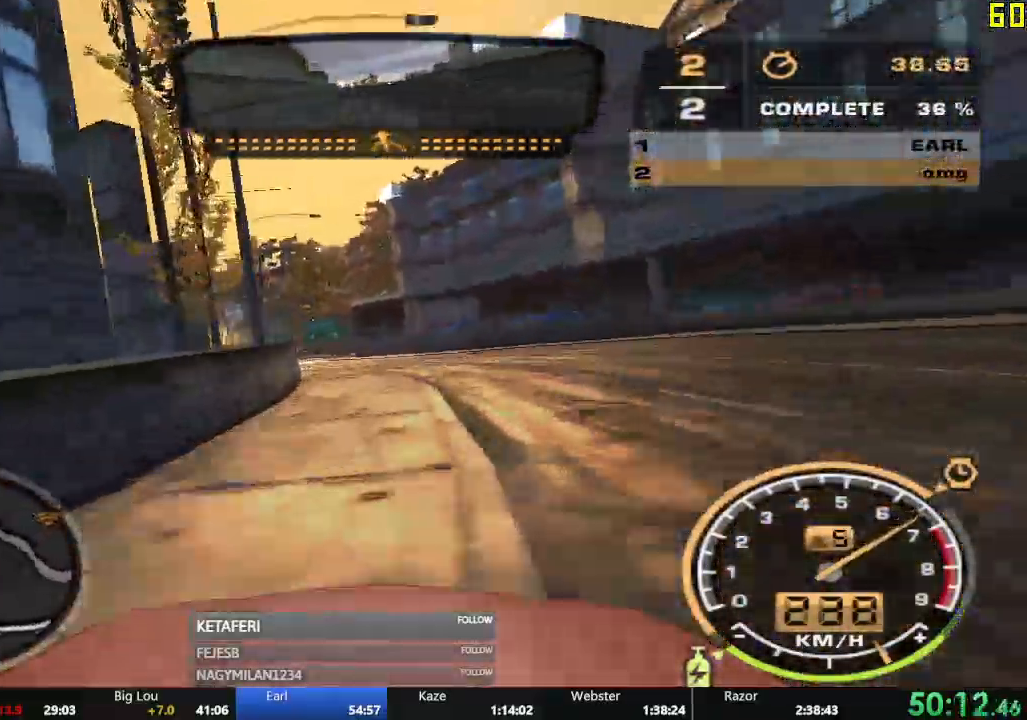
{"buttons": ["A", "R2"], "left_stick": "center", "events": [[100, "A", "up"], [351, "left_stick", "center"], [401, "A", "down"]]}
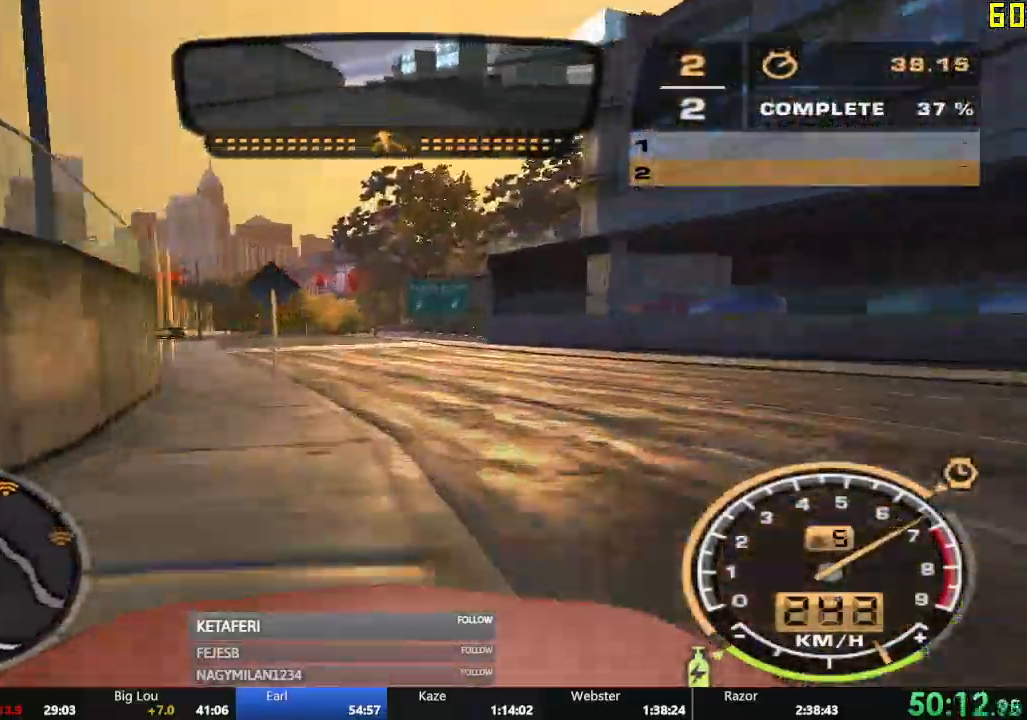
{"buttons": ["A", "R2"], "left_stick": "right", "events": [[467, "left_stick", "right"]]}
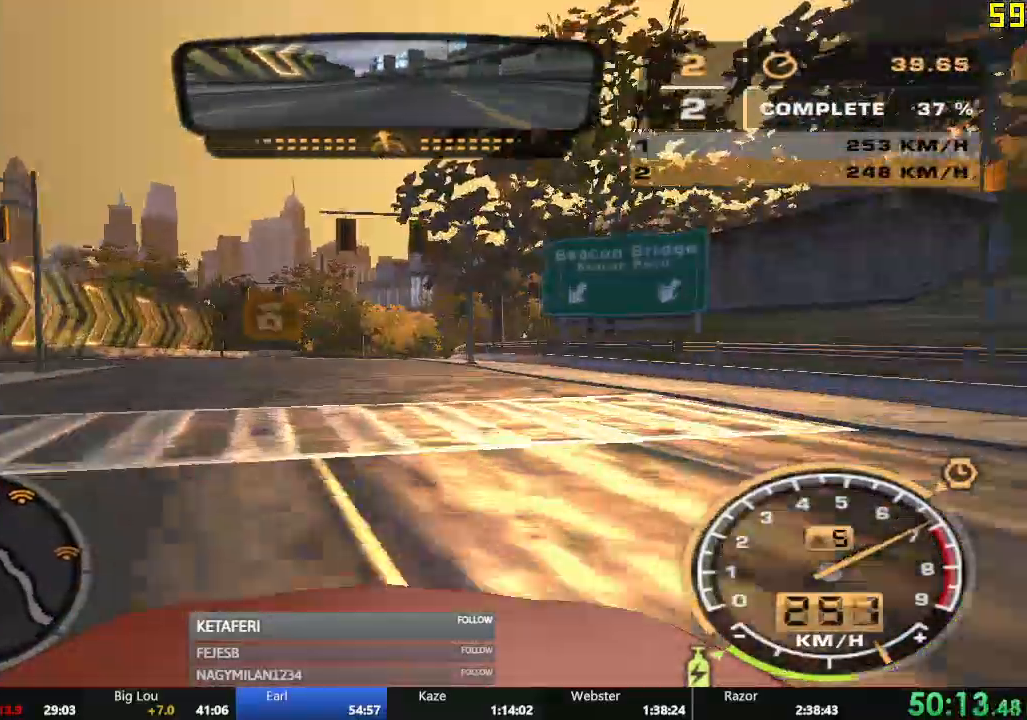
{"buttons": ["R2"], "left_stick": "right", "events": [[100, "left_stick", "center"], [250, "left_stick", "right"], [317, "A", "up"]]}
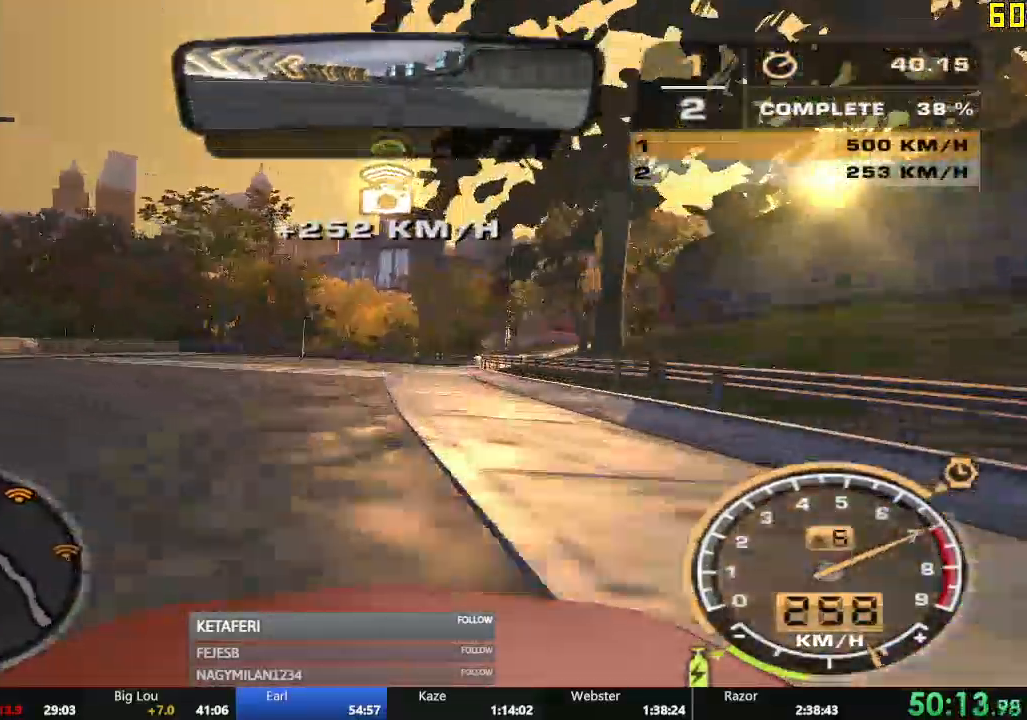
{"buttons": ["R2"], "left_stick": "right", "events": []}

* _Problem to work on_: Would you print all of the material exactly as written, minus the pictures?

* _Response_:
{"buttons": ["A", "R2"], "left_stick": "center", "events": [[100, "A", "up"], [351, "left_stick", "center"], [401, "A", "down"]]}
{"buttons": ["A", "R2"], "left_stick": "right", "events": [[467, "left_stick", "right"]]}
{"buttons": ["R2"], "left_stick": "right", "events": [[100, "left_stick", "center"], [250, "left_stick", "right"], [317, "A", "up"]]}
{"buttons": ["R2"], "left_stick": "right", "events": []}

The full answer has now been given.